I'm right around 600 hours myself, I don't know OP, I think at times its changed quite a bit. So I might understand a little bit. One, I was flying over some think Valley Fog that went on for a good 60 miles in every direction. While origin and destination were free and clear, while I was up there it struck me...If I lose my engine, even though I could normally put it down, now I literally could not. I would have no way of knowing what was underneath me and whether hill or telephone pole. I have my IFR ticket, but this thick fog was literally down to the ground. For the first time, it hit me in a way it had not before, this is more dangerous than a lot of other places I have put myself into...It's not even a large reservoir or even a small crossing of the ocean, with my ELT to back me up. It was a pure, this is something I really need to be more aware of. With wife and 3 kids I know the worries too. I guess like anything else, take plane maintenance seriously avoid unnecessary risks.
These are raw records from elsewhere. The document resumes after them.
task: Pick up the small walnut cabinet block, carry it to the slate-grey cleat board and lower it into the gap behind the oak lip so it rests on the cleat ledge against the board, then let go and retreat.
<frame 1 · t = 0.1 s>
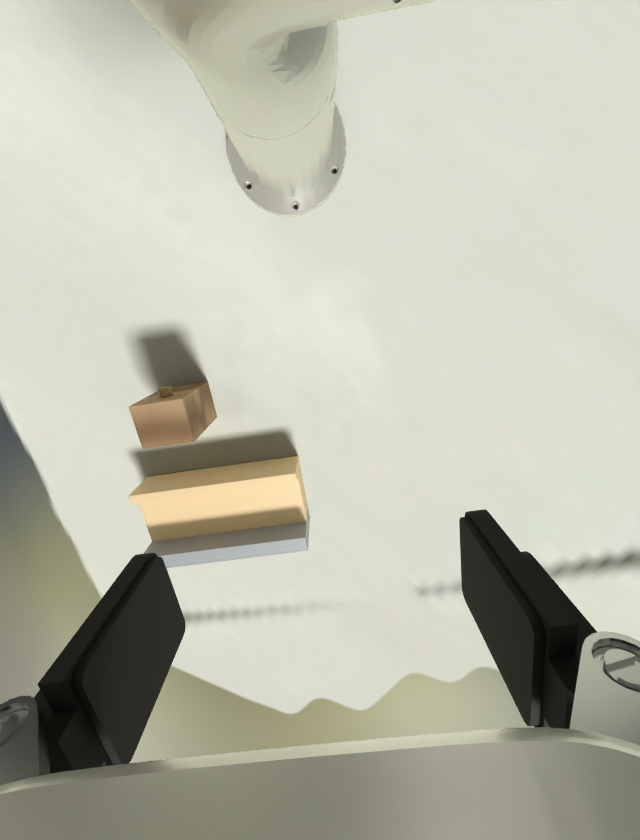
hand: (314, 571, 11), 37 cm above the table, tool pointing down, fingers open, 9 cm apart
cabinet block: (190, 402, 47), on the table
cleat board: (236, 520, 53), on the table
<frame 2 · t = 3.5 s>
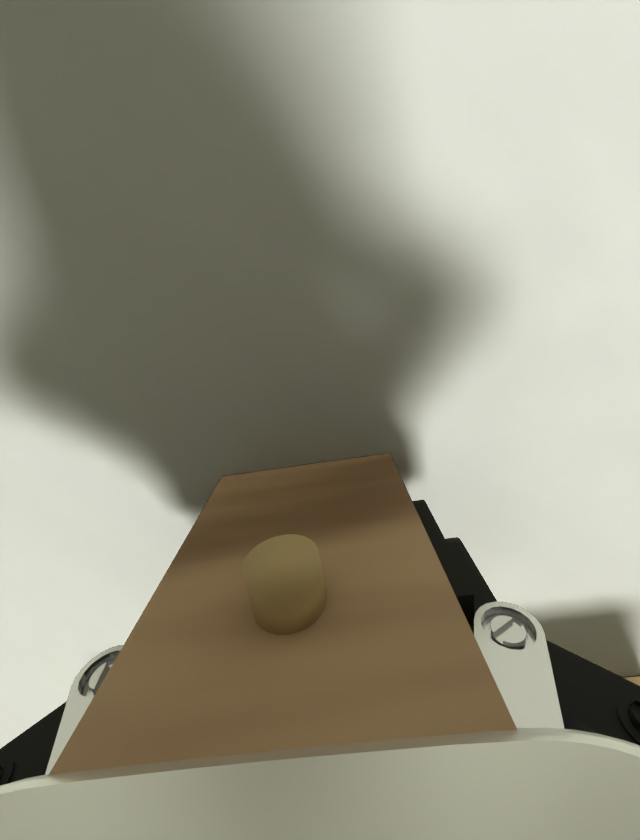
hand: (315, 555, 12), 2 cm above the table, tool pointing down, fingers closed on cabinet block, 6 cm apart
cabinet block: (315, 524, 13), on the table, touching gripper
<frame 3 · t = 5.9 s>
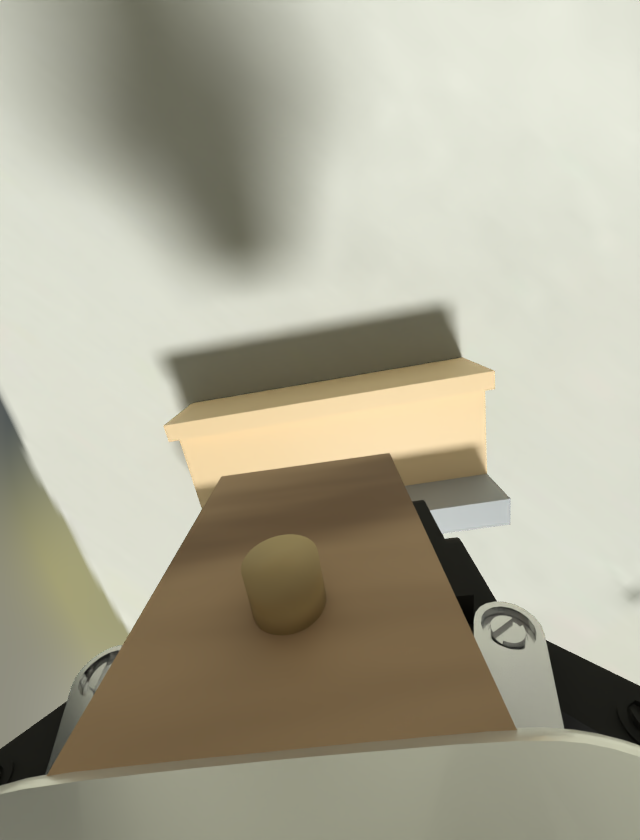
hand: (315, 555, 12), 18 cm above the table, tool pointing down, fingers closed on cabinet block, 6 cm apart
cabinet block: (315, 524, 13), point 17 cm above the table, touching gripper
cleat board: (341, 481, 31), on the table
when the fingers open (7 cm above the table, at t = 8.2 s): cabinet block drops 1 cm, resting on cleat board.
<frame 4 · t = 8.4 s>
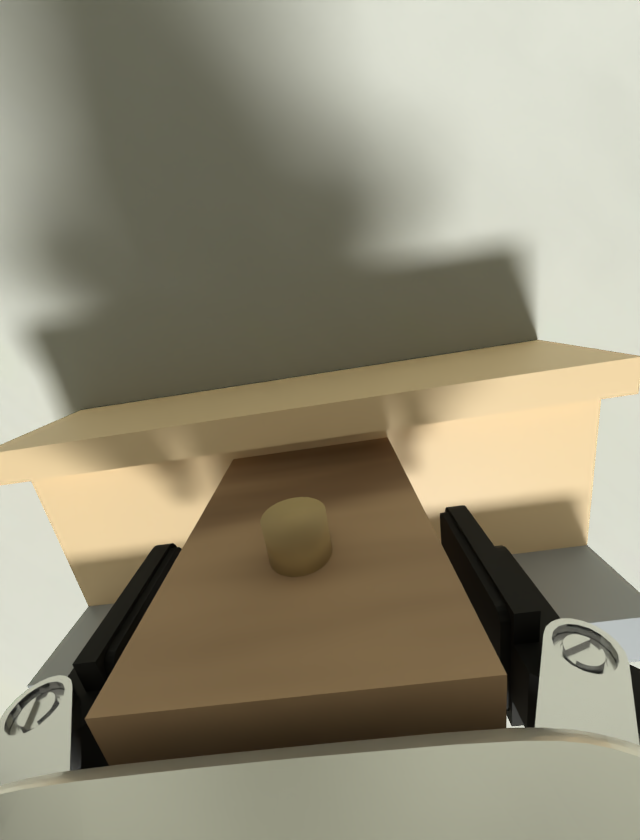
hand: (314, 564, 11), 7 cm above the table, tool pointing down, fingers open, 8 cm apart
cabinet block: (319, 504, 14), point 4 cm above the table, touching cleat board
cleat board: (329, 538, 19), on the table
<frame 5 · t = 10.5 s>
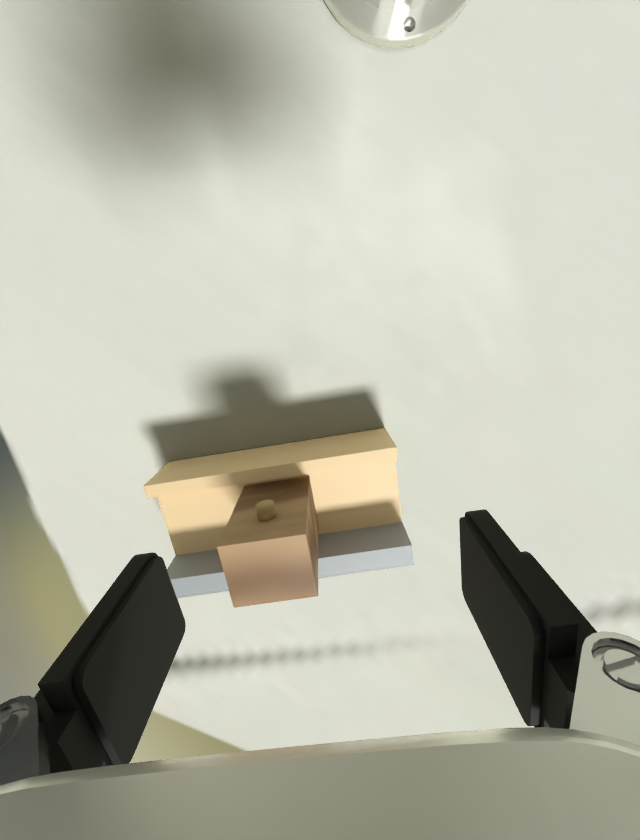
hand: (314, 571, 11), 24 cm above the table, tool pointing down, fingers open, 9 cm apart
cabinet block: (281, 505, 33), point 4 cm above the table, touching cleat board
cleat board: (292, 524, 38), on the table
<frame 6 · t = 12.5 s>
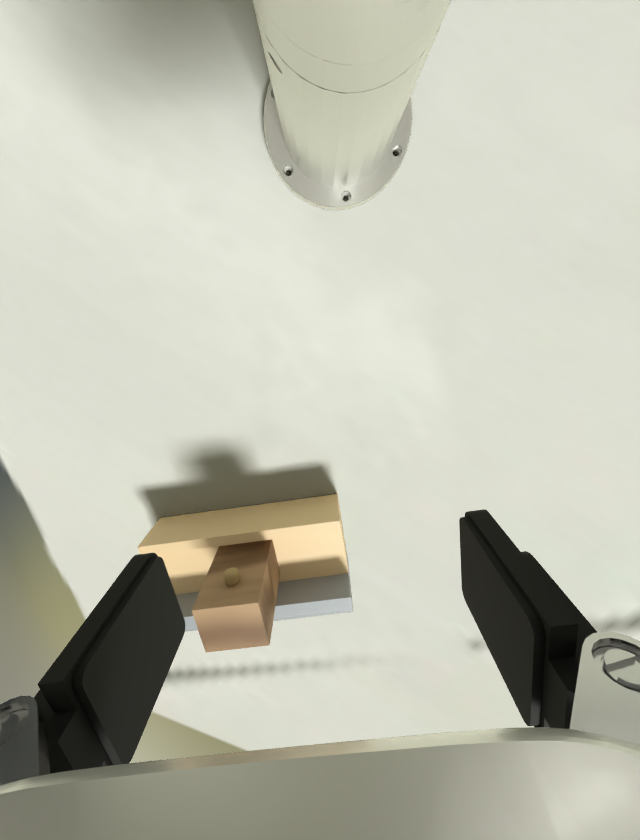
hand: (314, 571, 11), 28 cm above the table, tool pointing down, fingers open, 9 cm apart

At the same time, I remind myself the ancients had wisdom too:
"There was a merchant in Bagdad who sent his servant to market to buy provisions and in a little while the servant came back, white and trembling, and said, Master, just now when I was in the marketplace I was jostled by a woman in the crowd and when I turned I saw it was Death that jostled me. She looked at me and made a threatening gesture, now, lend me your horse, and I will ride away from this city and avoid my fate. I will go to Samarra and there Death will not find me. The merchant lent him his horse, and the servant mounted it, and he dug his spurs in its flanks and as fast as the horse could gallop he went. Then the merchant went down to the marketplace and he saw me standing in the crowd and he came to me and said, Why did you make a threating getsture to my servant when you saw him this morning? That was not a threatening gesture, I said, it was only a start of surprise. I was astonished to see him in Bagdad, for I had an appointment with him tonight in Samarra."
We can't avoid our appointed time by living in fear.